Do You Underestimate The Tasks You Like?

I’m sure I do this and I’m wondering whether you think everybody does. When I’m asked to estimate how much time some task is going to take:

  • If it’s something I enjoy doing, like writing, or programming, or driving  on an open road, my estimate is always too low.
  • If it’s something I don’t enjoy, like chores, or long meetings, or driving through city traffic, then my estimate is always too high.

I’m serious. Back in the 1990s when I was actually programming real software product – I did a third of the code in the first Business Plan Pro – my estimates of the time things would take were terrible. Even today, when I’m mostly writing, the time I actually take doing this blog post, to name one example, is about three times more than what I would have thought when I started it.

And that’s a business problem, not just a random thought.  Coordinating and collaborating requires managing time estimates. How do you coordinate marketing implementation and launch, for example, if time estimates are wrong?

It was hell on me when I was getting any of my books finished. It was so much more fun to imagine them, outline and highlights and all, think about them, than to actually write all those words.

I tried to double or triple my own estimates for my own work, but that didn’t work very well either, because every so often I’d get really psyched on a job, get into a zone, and finish it as quickly as I originally thought I would.

So I have no solution to this problem. Maybe it’s a good thing to have jobs you like as much as I’ve liked some of mine. But it’s hard to deal with. Do you have a solution?

(Image: Enrico Fianchini/istockphoto)

Comments

  • AviD says:

    Yes, actually – I found a fantastic solution, embodied by Fog Creek’s fantastic project planning tool – Fogbugz.

    This tool implements EBS – evidence based scheduling, which is basically repeated and optimized Monte Carlo simulations on your actual history of estimates, using your time tracking as input.

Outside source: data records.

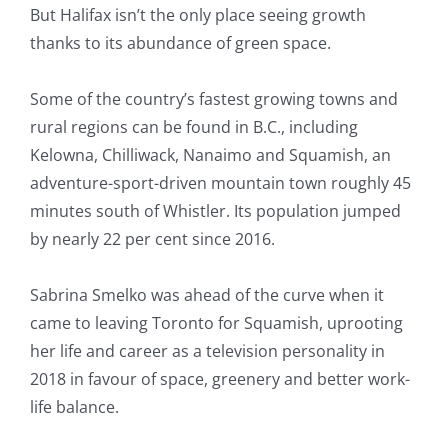
But Halifax isn’t the only place seeing growth
thanks to its abundance of green space.
Some of the country’s fastest growing towns and
rural regions can be found in B.C., including
Kelowna, Chilliwack, Nanaimo and Squamish, an
adventure-sport-driven mountain town roughly 45
minutes south of Whistler. Its population jumped
by nearly 22 per cent since 2016.
Sabrina Smelko was ahead of the curve when it
came to leaving Toronto for Squamish, uprooting
her life and career as a television personality in
2018 in favour of space, greenery and better work-
life balance.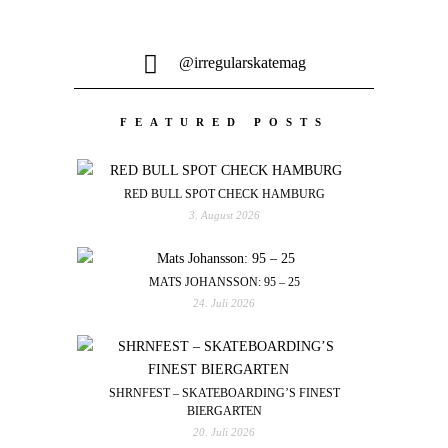
@irregularskatemag
FEATURED POSTS
RED BULL SPOT CHECK HAMBURG
3. August 2026
MATS JOHANSSON: 95 – 25
24. Juli 2026
SHRNFEST – SKATEBOARDING’S FINEST
BIERGARTEN
20. Juli 2026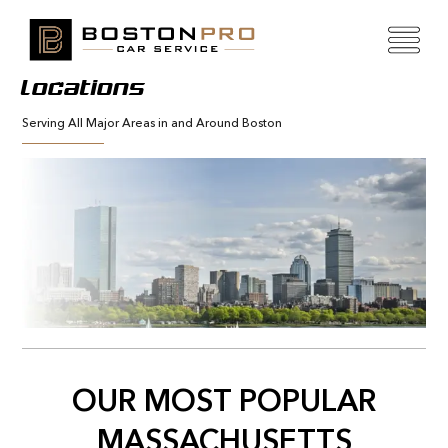
Locations
Serving All Major Areas in and Around Boston
OUR MOST POPULAR
MASSACHUSETTS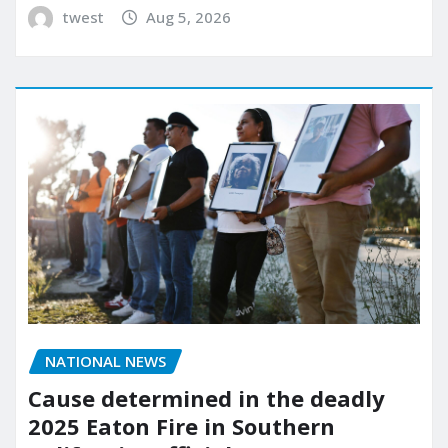
twest
Aug 5, 2026
NATIONAL NEWS
Cause determined in the deadly
2025 Eaton Fire in Southern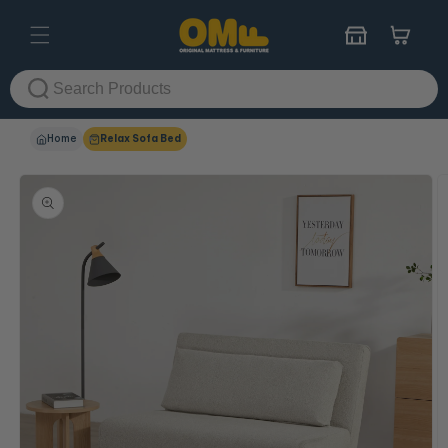
Skip to
content
Cart
Home
Relax Sofa Bed
Skip to
product
information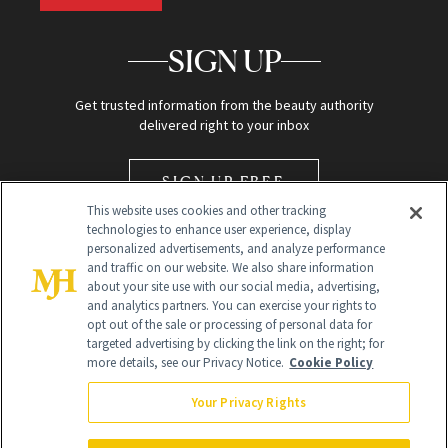
SIGN UP
Get trusted information from the beauty authority
delivered right to your inbox
SIGN UP FREE
This website uses cookies and other tracking
technologies to enhance user experience, display
personalized advertisements, and analyze performance
and traffic on our website. We also share information
about your site use with our social media, advertising,
and analytics partners. You can exercise your rights to
opt out of the sale or processing of personal data for
Global Headquarters
targeted advertising by clicking the link on the right; for
more details, see our Privacy Notice.
Cookie Policy
259 Prospect Plains Rd Building H
Monroe Township, NJ 08831 info@newbeauty.com
Your Privacy Rights
info@newbeauty.com
NewBeauty may earn a portion of sales from products that are
purchased through our site as part of our affiliate partnerships with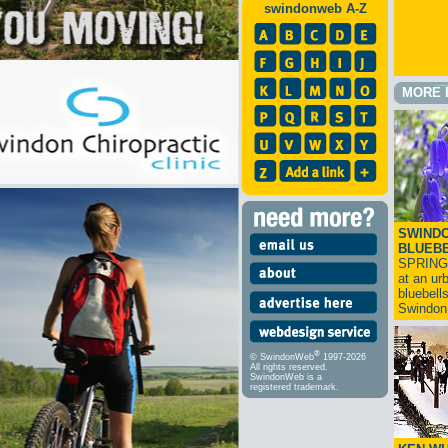
swindonweb A-Z
MORE 
SWINDO
BLUEB
SPRING
at an ur
bluebell
Swindo
®
© SwindonWeb
1997-2026
All rights reserved.
SwindonWeb is a
registered trademark.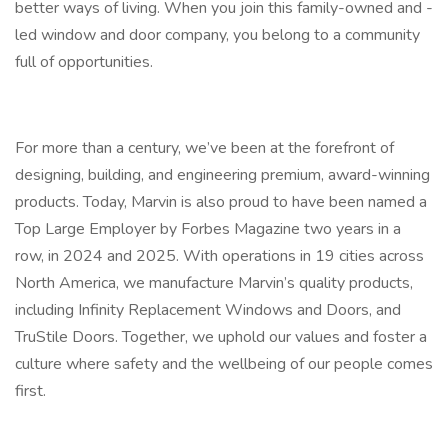
better ways of living. When you join this family-owned and -
led window and door company, you belong to a community
full of opportunities.
For more than a century, we’ve been at the forefront of
designing, building, and engineering premium, award-winning
products. Today, Marvin is also proud to have been named a
Top Large Employer by Forbes Magazine two years in a
row, in 2024 and 2025. With operations in 19 cities across
North America, we manufacture Marvin’s quality products,
including Infinity Replacement Windows and Doors, and
TruStile Doors. Together, we uphold our values and foster a
culture where safety and the wellbeing of our people comes
first.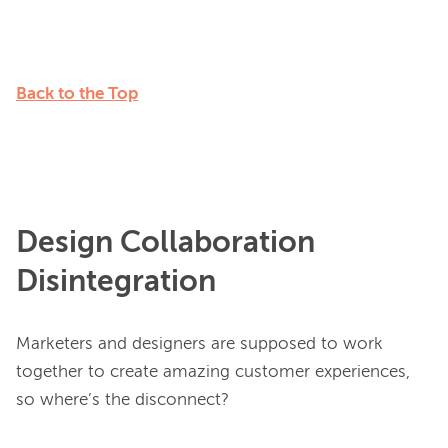
Back to the Top
Design Collaboration
Disintegration
Marketers and designers are supposed to work 
together to create amazing customer experiences, 
so where’s the disconnect?
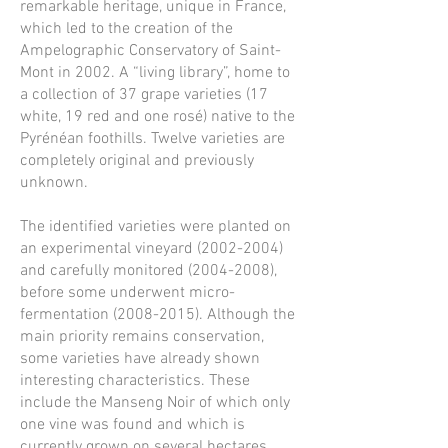
remarkable heritage, unique in France,
which led to the creation of the
Ampelographic Conservatory of Saint-
Mont in 2002. A “living library”, home to
a collection of 37 grape varieties (17
white, 19 red and one rosé) native to the
Pyrénéan foothills. Twelve varieties are
completely original and previously
unknown.
The identified varieties were planted on
an experimental vineyard
(2002-2004)
and carefully monitored
(2004-2008)
,
before some underwent micro-
fermentation
(2008-2015)
. Although the
main priority remains conservation,
some varieties have already shown
interesting characteristics. These
include the Manseng Noir of which only
one vine was found and which is
currently grown on several hectares.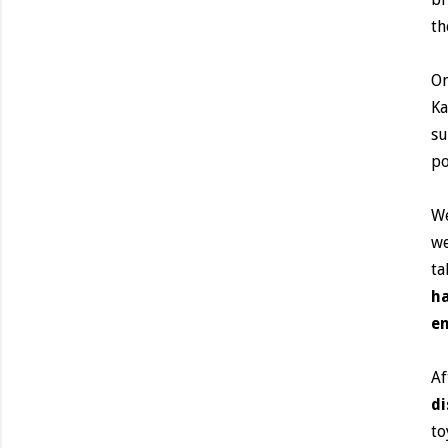
th
On
Ka
su
po
We
we
ta
ha
en
Af
di
to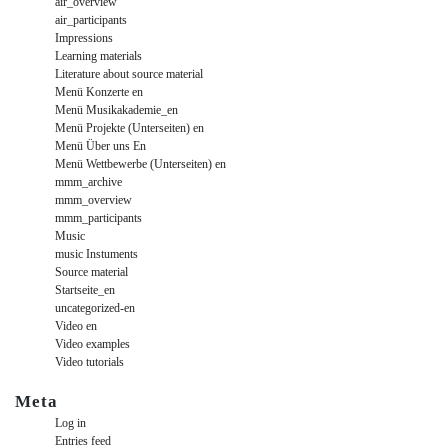
air_overview
air_participants
Impressions
Learning materials
Literature about source material
Menü Konzerte en
Menü Musikakademie_en
Menü Projekte (Unterseiten) en
Menü Über uns En
Menü Wettbewerbe (Unterseiten) en
mmm_archive
mmm_overview
mmm_participants
Music
music Instuments
Source material
Startseite_en
uncategorized-en
Video en
Video examples
Video tutorials
Meta
Log in
Entries feed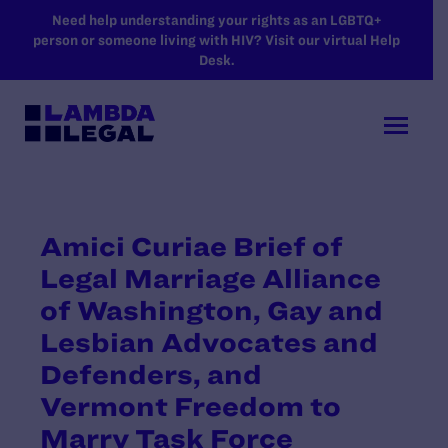
SKIP TO MAIN CONTENT
Need help understanding your rights as an LGBTQ+
person or someone living with HIV? Visit our virtual Help
Desk.
Amici Curiae Brief of
Legal Marriage Alliance
of Washington, Gay and
Lesbian Advocates and
Defenders, and
Vermont Freedom to
Marry Task Force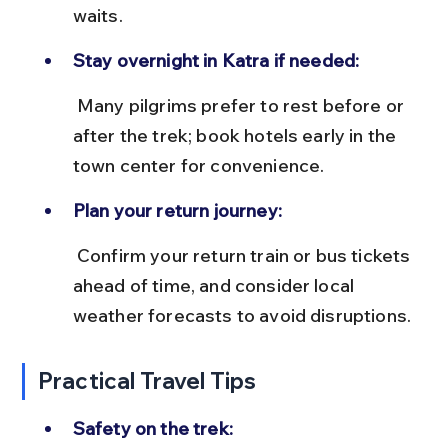
waits.
Stay overnight in Katra if needed:
 Many pilgrims prefer to rest before or 
after the trek; book hotels early in the 
town center for convenience.
Plan your return journey:
 Confirm your return train or bus tickets 
ahead of time, and consider local 
weather forecasts to avoid disruptions.
Practical Travel Tips
Safety on the trek: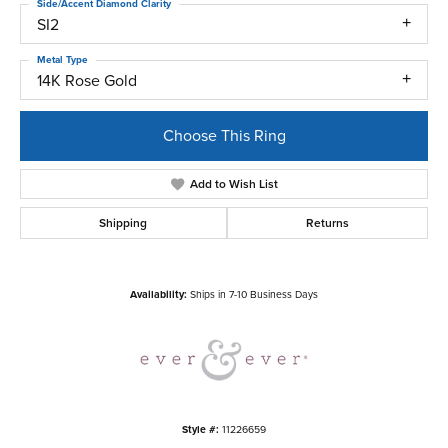
Side/Accent Diamond Clarity
SI2
Metal Type
14K Rose Gold
Choose This Ring
Add to Wish List
Shipping
Returns
Availability:
Ships in 7-10 Business Days
Style #:
11226659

    So, the first time you might still be stuck, but if you repeatedly make the same error in estimates, Fogbugz will know statistically, based on historical *evidence*, how long it will really take you. Turns out it’s pretty accurate.

    Cheers
    Avi D

    • Tim Berry says:

      @AviD thanks for adding that. Generally I don’t approve comments that are product plugs like yours for FogBugz, but I’m hoping you’re not directly connected with the company, and we use Fogbugz at Palo Alto Software, too. Furthermore, I really liked Joel Spolsky’s blog until he stopped it, but I still read his stuff when he publishes elsewhere. (Joel is co-founder of Fog Creek Software).

      Ironically, FogBugz wasn’t something I was using in the 1990s when I was actually programming portions of the product, and I don’t use it now because I’m not doing development anymore. Maybe I should though … you have a point.

  • company profiles says:

    Thanks for this – I enjoyed reading it a lot!

    I think it’s certainly fair to say that I’m guilty of under-estimating tasks if I enjoy them. Partly, it may be because I recollect them as being easier (and less time-consuming) than they really are.

    In a business environment, this weakness certainly has dangers associated with it. May be time to try and change my approach.

  • Charles Robinson says:

    I look at my actually delivered time and use that to make estimates. I don’t rely on my gut, I try to make it as fact-based as possible.